I am sad about that, but not so much that I dwell on it.
I am listening to Up a tree by the Beloved. It's a session track that they did for John Peel, before they went all dancey. They were, I suppose, New Order copyists and I liked them a lot back in the day. But the arc of their career headed upwards and the amount I liked them downwards.
I feel sadder about Sharon. I let her slide and I don't know why to this day. I do that though. I can't be bothered, or can't convince myself that others are bothered about my bothering. It's easy to spiral into loneliness when you are the kind of person who needs to know they are wanted, when you want to please but do not know how to.
I am listening to Ghosts by Ladytron. The album, Velocifero, was a bit disappointing, but Ghosts is ridiculously good. It's like someone used the Dr Who theme as the basis for a huge pop song.
Do you ever ask yourself, what would I change? And do you also ask yourself, what would make me happy?

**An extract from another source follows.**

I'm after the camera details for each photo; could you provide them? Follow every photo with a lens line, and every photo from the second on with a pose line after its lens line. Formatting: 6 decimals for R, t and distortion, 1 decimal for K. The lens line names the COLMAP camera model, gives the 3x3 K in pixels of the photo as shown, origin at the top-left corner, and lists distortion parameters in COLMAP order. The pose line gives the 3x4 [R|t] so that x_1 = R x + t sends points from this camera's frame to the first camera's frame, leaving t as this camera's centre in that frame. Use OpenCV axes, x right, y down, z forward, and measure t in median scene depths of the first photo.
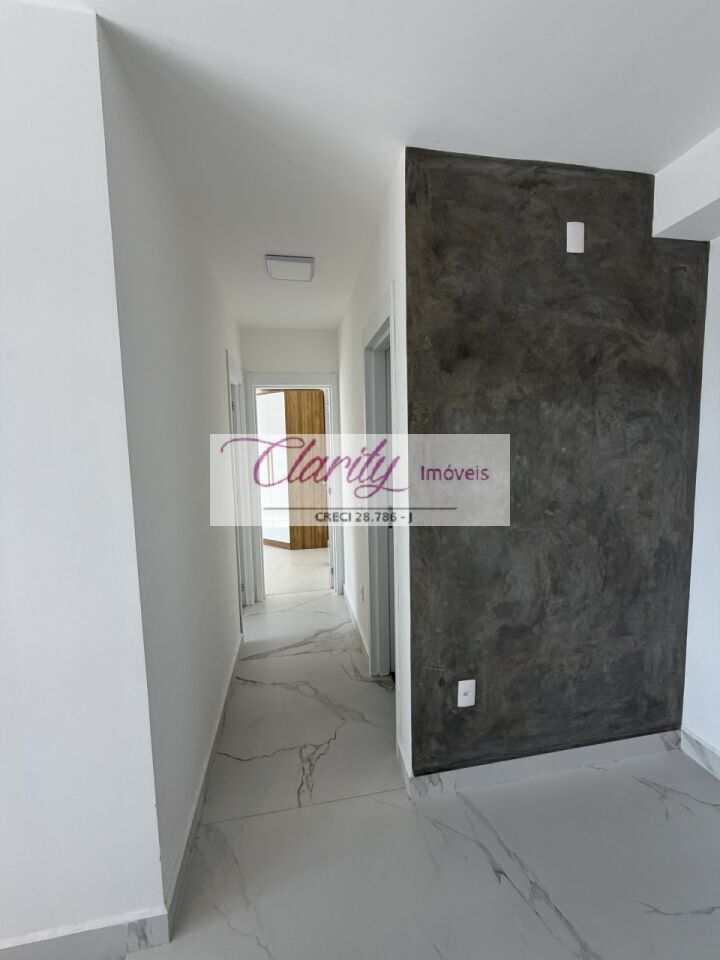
lens RADIAL K [[382.5, 0, 360.5], [0, 382.5, 480.6], [0, 0, 1]] dist [0.000185, -0.000132]
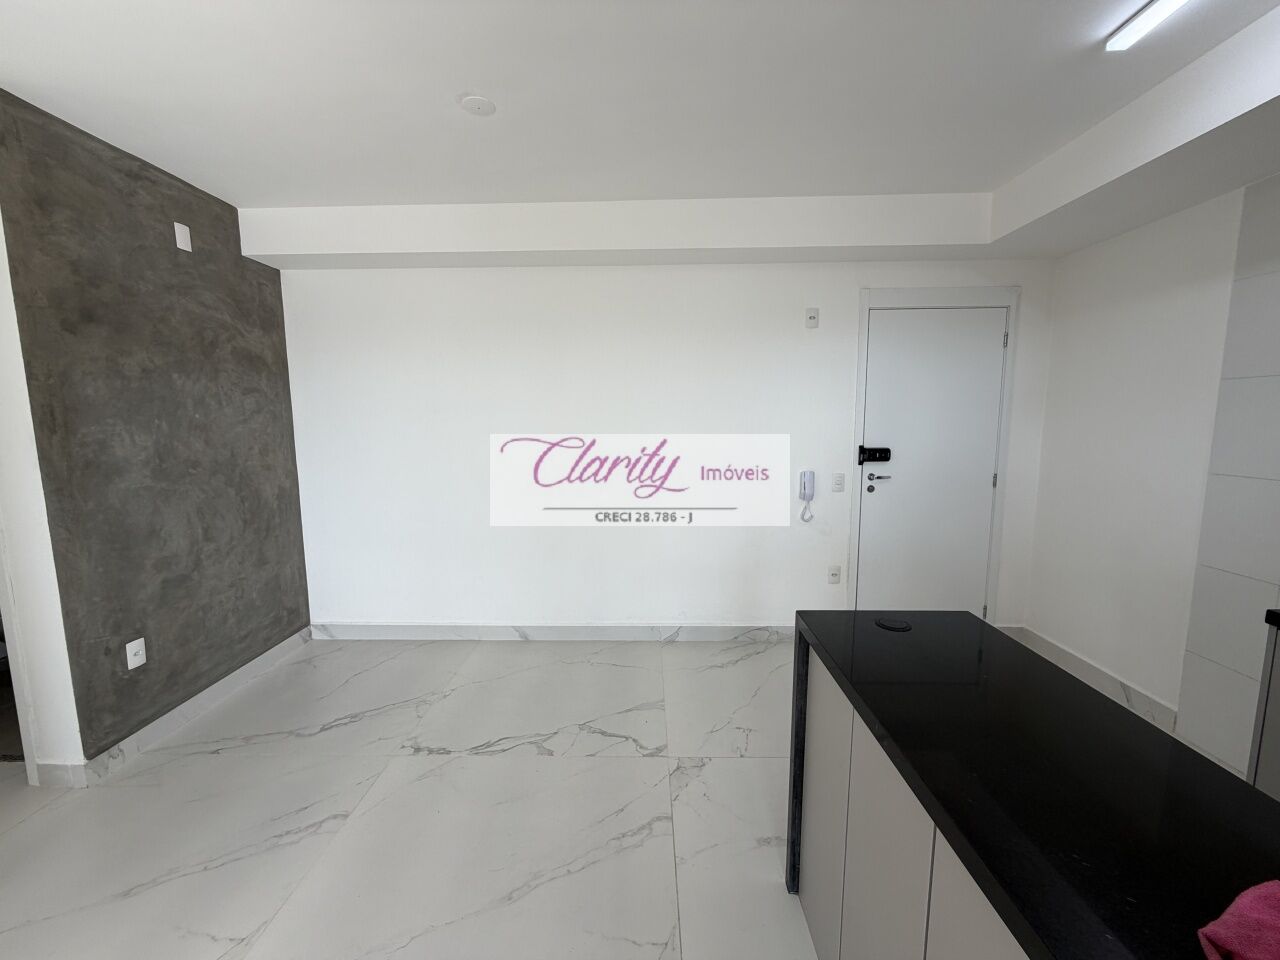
lens RADIAL K [[510.1, 0, 634.6], [0, 510.1, 480.3], [0, 0, 1]] dist [0.000185, -0.000132]
pose [[0.198852, -0.098654, 0.975051, -0.742469], [0.090756, 0.992499, 0.081911, 0.107485], [-0.975818, 0.072204, 0.206313, -0.611899]]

I rarely ask either question, but I think I'm aware that they are meaningless unless you can ask a related third, would what I would change make me happy?
One question I would like an answer to is this: what is possible for me at poker and when will I achieve it? It's a more complex question than it looks, because it has several answers, I think, not least because there are stages that I could attain. I'm more interested in this answer than I am in knowing how I can get there. (Which is obviously part of the answer, I suppose.)

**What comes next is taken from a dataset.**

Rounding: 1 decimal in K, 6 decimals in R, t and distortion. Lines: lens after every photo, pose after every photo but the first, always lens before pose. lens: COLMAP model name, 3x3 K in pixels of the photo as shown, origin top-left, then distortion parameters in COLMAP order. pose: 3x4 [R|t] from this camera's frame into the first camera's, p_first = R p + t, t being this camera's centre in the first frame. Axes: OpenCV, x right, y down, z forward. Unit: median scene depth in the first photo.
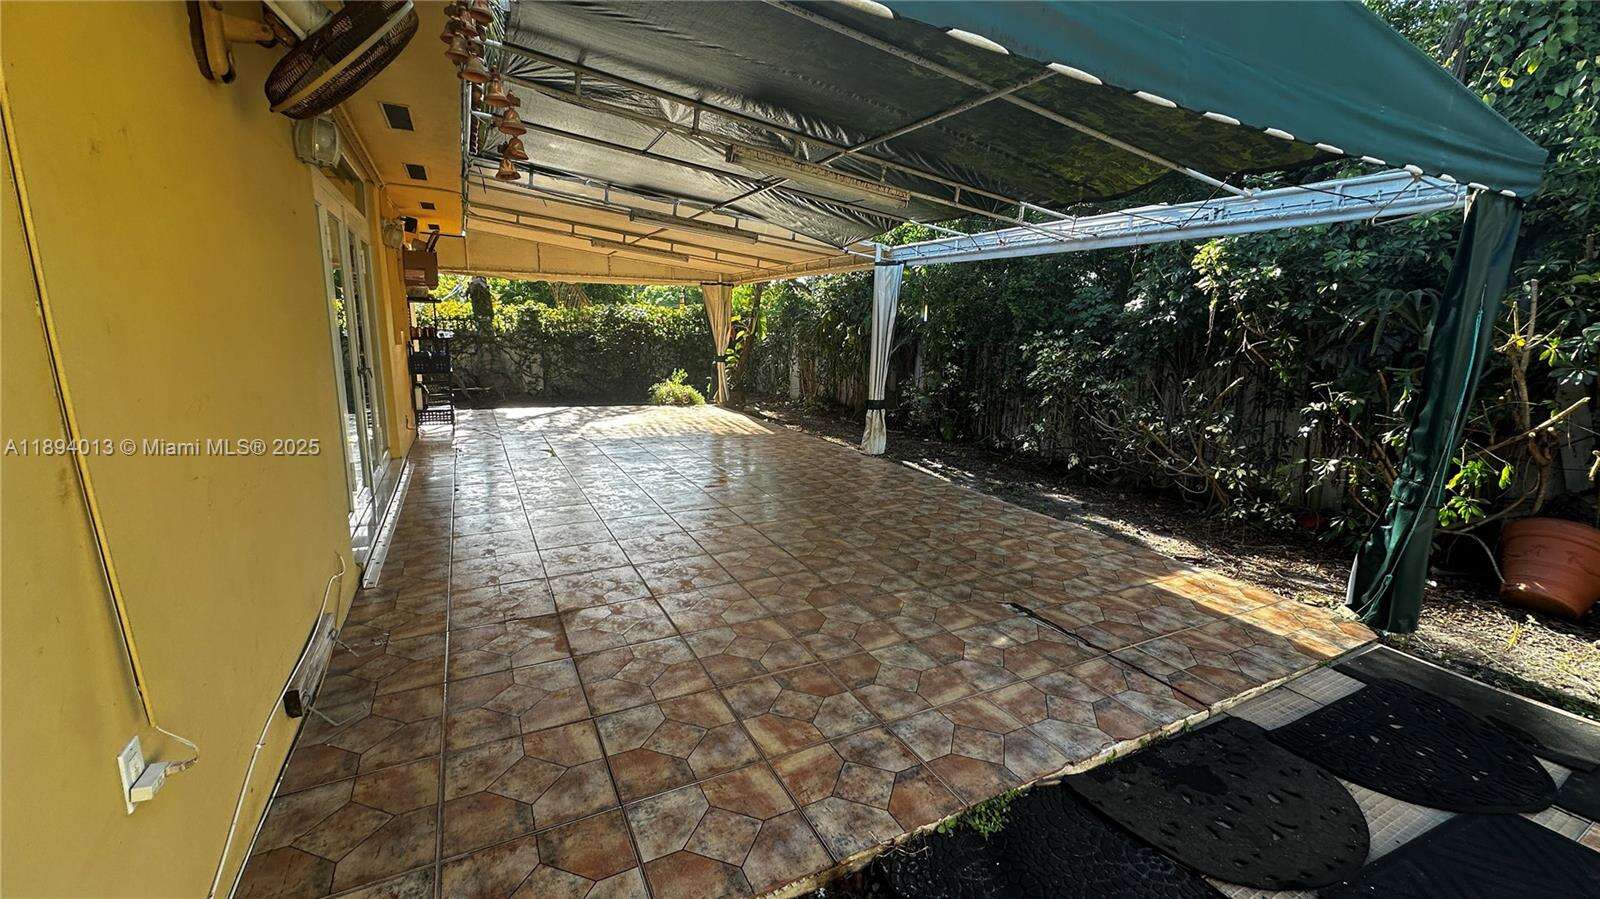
lens RADIAL K [[637.3, 0, 802.3], [0, 637.3, 449.0], [0, 0, 1]] dist [-0.003672, -0.000321]
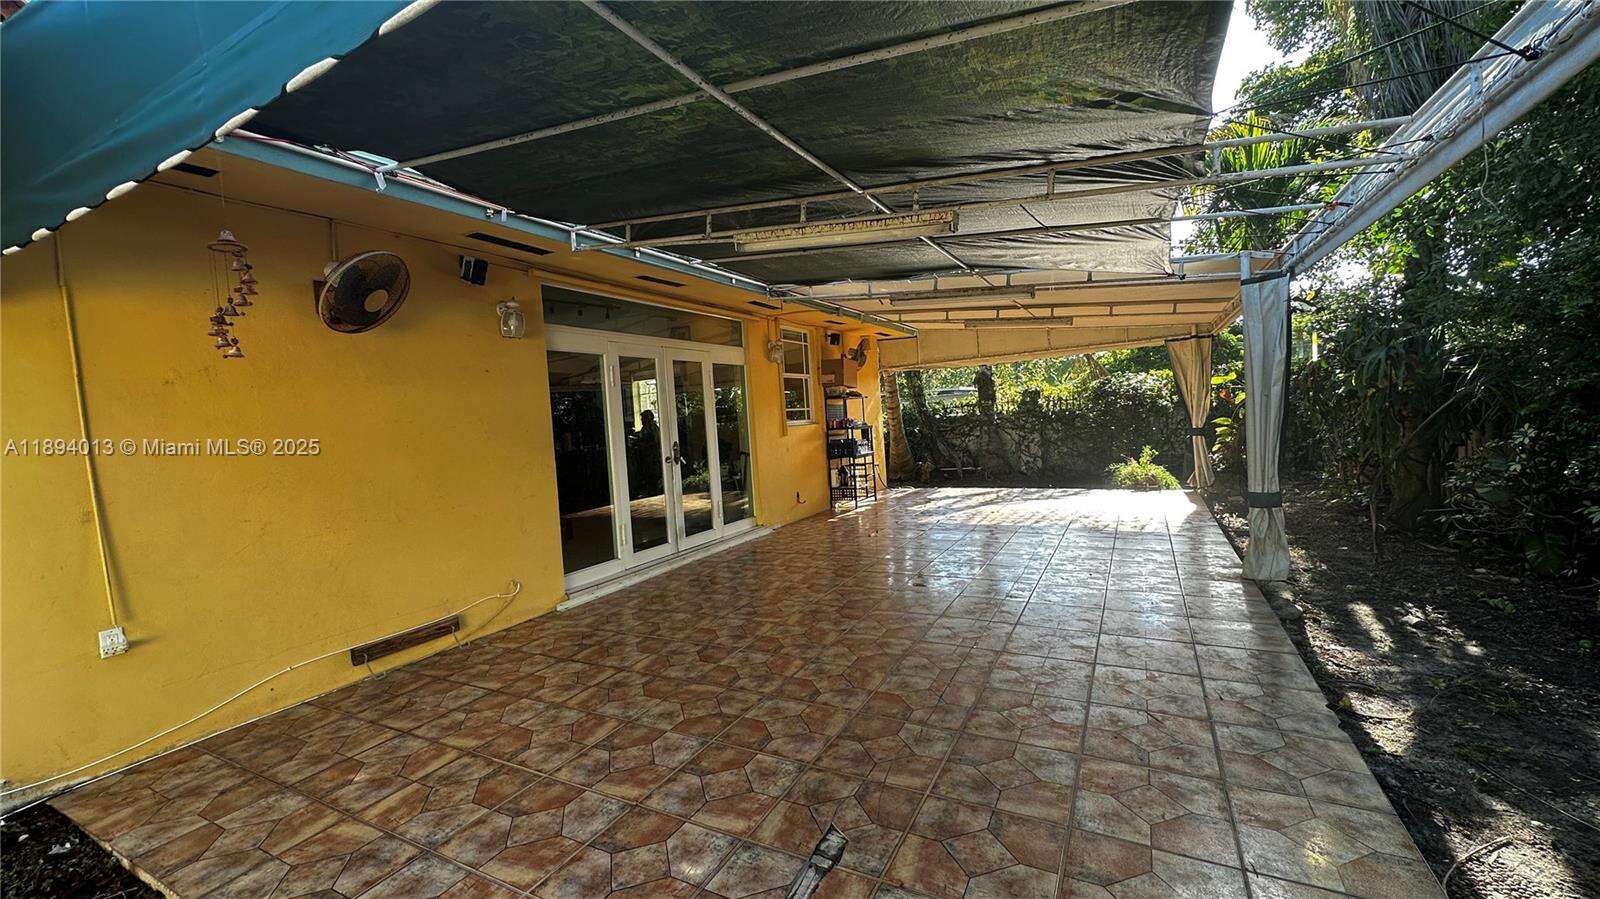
lens RADIAL K [[637.3, 0, 802.3], [0, 637.3, 449.0], [0, 0, 1]] dist [-0.003672, -0.000321]
pose [[0.561926, -0.021811, -0.826900, 0.380843], [-0.077043, 0.993927, -0.078572, -0.035487], [0.823592, 0.107859, 0.556833, 0.277540]]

I'd settle for knowing that I could sustain, say, 12% at the 11s, or at the 12s, or whatever.
Don't confuse yourself though. It's not simply a matter of playing 5K 11s and getting there. That would take ages! It's a matter of knowing now what I should pursue.
I am listening to I stand corrected by Vampire Weekend, which is followed by 1234 by Feist. I'm a sucker for literate pop. I'm actually pretty fond of illiterate pop too, because I've always liked a good choon.

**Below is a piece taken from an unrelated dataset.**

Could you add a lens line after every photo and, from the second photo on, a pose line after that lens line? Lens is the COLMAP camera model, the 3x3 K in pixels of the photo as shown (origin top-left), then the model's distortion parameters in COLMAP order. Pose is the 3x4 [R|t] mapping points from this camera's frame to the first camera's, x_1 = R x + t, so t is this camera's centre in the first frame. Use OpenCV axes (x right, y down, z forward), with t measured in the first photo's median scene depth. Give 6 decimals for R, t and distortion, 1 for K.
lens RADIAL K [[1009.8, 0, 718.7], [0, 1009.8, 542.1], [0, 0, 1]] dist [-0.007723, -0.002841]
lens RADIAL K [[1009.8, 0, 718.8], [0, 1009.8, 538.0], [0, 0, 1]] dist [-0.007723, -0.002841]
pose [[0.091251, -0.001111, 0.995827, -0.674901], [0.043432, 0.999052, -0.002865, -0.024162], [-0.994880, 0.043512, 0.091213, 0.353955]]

BTW, I've stopped moderating my comments. Because it is the season of goodwill, I am going to allow those I've made unwelcome to post comments. Of course, if you were smart enough to realise how boring it is to be onedimensional and try to troll me/upset me/whatever it is you are trying to do by posting dull/spiteful/unreadable comments, you wouldn't have been banned in the first place. So I don't expect any improvement.
I like reading comments though.
I am listening to The broads by Minotaur Shock. It's Naughtyman's song.
He is wearing orthotics in his shoes and splints on his feet at night. He visited a podiatrist and she prescibed them. He has a funny loping walk that I suppose they will "fix", but she says that he is probably in pain whenever he walks, and his hips are out of whack, so it's for the best.
He is astonishingly beautiful. I don't know how you can not damage a boy like that. He is gentle one moment, wild the next, hard to understand, sensitive.
He is a junior Zen. I suppose I will consider it a triumph if he does not lose his boyness and become a shell of a man.
But so many of us do.
I am listening to Katy song by Red House Painters.
I feel sorry sometimes that I am not the person people want me to be. But other times I feel sorry that they do not want me to be the person I am. And other times again, I feel that I am not the person I am either, but who else am I if I am not?
I noted that Father Luke posted that one should be true to oneself. But I do not have a self to be true to, or if I do, I do not know what it is. I think that is the only thing I lack, but no one is likely to give me it for Christmas.
My playlist is ended now. I don't know why I think I would feel better if I went home. Maybe home is a broader concept than just an island off of Europe.